### Activity
In the material below, the required lines run from the one containing "IHC image of" through the one containing "of human testis". Copy those lines exactly, ends included, and nothing else.

### Exercise input
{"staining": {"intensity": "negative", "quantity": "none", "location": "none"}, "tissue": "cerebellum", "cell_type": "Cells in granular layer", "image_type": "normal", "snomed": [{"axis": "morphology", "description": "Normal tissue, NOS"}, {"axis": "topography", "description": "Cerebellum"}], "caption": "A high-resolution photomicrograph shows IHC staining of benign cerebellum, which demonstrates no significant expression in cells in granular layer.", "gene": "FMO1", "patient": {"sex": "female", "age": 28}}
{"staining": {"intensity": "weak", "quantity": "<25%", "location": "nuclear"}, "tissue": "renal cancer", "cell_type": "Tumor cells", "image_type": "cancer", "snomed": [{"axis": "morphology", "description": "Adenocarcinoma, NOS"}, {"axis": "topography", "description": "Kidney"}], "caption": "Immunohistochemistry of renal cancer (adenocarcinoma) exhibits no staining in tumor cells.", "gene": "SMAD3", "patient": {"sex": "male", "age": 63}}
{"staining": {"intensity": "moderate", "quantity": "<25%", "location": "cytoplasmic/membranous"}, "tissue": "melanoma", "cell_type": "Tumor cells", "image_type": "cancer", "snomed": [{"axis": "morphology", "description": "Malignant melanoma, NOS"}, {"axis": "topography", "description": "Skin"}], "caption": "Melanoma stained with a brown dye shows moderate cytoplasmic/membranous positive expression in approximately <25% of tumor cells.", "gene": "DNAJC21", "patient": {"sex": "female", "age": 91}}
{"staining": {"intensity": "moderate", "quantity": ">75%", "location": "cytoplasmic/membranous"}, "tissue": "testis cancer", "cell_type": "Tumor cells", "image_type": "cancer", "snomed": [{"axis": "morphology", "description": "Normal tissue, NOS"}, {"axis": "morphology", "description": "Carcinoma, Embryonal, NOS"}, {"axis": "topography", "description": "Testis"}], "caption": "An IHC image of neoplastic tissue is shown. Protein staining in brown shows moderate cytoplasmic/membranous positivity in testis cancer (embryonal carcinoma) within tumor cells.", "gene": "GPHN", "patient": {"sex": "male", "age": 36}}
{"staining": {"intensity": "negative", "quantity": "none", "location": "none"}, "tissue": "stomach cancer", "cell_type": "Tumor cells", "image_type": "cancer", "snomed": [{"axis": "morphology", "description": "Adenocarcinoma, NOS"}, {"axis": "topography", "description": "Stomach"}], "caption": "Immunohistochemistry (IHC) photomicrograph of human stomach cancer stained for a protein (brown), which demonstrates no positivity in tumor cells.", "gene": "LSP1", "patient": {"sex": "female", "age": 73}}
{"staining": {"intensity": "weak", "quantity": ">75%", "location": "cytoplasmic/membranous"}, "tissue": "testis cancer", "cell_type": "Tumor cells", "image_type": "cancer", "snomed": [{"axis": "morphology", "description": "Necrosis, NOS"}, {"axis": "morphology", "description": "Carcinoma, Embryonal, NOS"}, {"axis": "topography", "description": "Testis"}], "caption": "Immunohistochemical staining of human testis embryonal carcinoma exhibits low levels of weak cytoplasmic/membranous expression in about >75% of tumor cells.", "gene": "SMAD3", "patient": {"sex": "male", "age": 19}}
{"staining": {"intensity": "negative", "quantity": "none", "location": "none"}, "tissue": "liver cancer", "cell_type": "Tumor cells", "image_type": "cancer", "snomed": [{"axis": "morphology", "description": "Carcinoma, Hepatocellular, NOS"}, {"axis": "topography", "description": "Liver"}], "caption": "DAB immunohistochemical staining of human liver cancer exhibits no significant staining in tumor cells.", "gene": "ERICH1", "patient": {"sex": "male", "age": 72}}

### Written solution
{"staining": {"intensity": "moderate", "quantity": ">75%", "location": "cytoplasmic/membranous"}, "tissue": "testis cancer", "cell_type": "Tumor cells", "image_type": "cancer", "snomed": [{"axis": "morphology", "description": "Normal tissue, NOS"}, {"axis": "morphology", "description": "Carcinoma, Embryonal, NOS"}, {"axis": "topography", "description": "Testis"}], "caption": "An IHC image of neoplastic tissue is shown. Protein staining in brown shows moderate cytoplasmic/membranous positivity in testis cancer (embryonal carcinoma) within tumor cells.", "gene": "GPHN", "patient": {"sex": "male", "age": 36}}
{"staining": {"intensity": "negative", "quantity": "none", "location": "none"}, "tissue": "stomach cancer", "cell_type": "Tumor cells", "image_type": "cancer", "snomed": [{"axis": "morphology", "description": "Adenocarcinoma, NOS"}, {"axis": "topography", "description": "Stomach"}], "caption": "Immunohistochemistry (IHC) photomicrograph of human stomach cancer stained for a protein (brown), which demonstrates no positivity in tumor cells.", "gene": "LSP1", "patient": {"sex": "female", "age": 73}}
{"staining": {"intensity": "weak", "quantity": ">75%", "location": "cytoplasmic/membranous"}, "tissue": "testis cancer", "cell_type": "Tumor cells", "image_type": "cancer", "snomed": [{"axis": "morphology", "description": "Necrosis, NOS"}, {"axis": "morphology", "description": "Carcinoma, Embryonal, NOS"}, {"axis": "topography", "description": "Testis"}], "caption": "Immunohistochemical staining of human testis embryonal carcinoma exhibits low levels of weak cytoplasmic/membranous expression in about >75% of tumor cells.", "gene": "SMAD3", "patient": {"sex": "male", "age": 19}}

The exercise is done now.